It's no secret that India is one of the most linguistically diverse nations in the world. With 22 official languages and a hundred more that aren't, it can be quite challenging for a company to break the language barrier. But Google has been making efforts to localize its products and services for a billion Indians and it's now sharing all that it's accomplished so far at its L10n India event.

A few of the announcements made at the event addressed the availability of more languages in some of Google's most popular apps and services. For starters, Maps in India will now be available in 9 local languages, including Gujarati, Marathi, and Tamil. Similarly, Google is making it easier to switch results to Indian languages — five to be precise — within Search.

An interesting tidbit from the event was that more people use Google Lens in India every month than anywhere else in the world. Hence, in order to serve Indians better, Google is now enabling the use of Lens — which can also help students with solving math problems — in Hindi.

But the most far-reaching announcement at the event was that of MuRIL (Multilingual Representations for Indian Languages) — a new open-source multilingual AI/ML model that can use the knowledge, data, and learnings of one language and apply it in another language.

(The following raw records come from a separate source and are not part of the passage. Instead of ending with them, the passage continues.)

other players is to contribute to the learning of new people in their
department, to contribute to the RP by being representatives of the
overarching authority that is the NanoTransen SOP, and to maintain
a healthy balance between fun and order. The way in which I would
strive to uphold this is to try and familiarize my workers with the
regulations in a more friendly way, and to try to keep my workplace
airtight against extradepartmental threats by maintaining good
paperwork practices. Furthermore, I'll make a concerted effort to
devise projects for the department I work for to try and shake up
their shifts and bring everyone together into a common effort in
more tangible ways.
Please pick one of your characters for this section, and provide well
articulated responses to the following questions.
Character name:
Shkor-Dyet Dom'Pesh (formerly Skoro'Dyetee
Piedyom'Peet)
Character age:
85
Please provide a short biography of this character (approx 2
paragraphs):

Initially, to address the idiosyncrasies of each language, Google would've had to build a separate model for each one. But considering the sheer diversity, this surely wouldn't be the most resource-efficient way to go about breaking the language barrier.

With MuRIL, Google hopes to ease the development of Indian language technologies and achieve its promise of bringing the billionth Indian online. Being open-source, MuRIL is already available to download from TensorFlow Hub.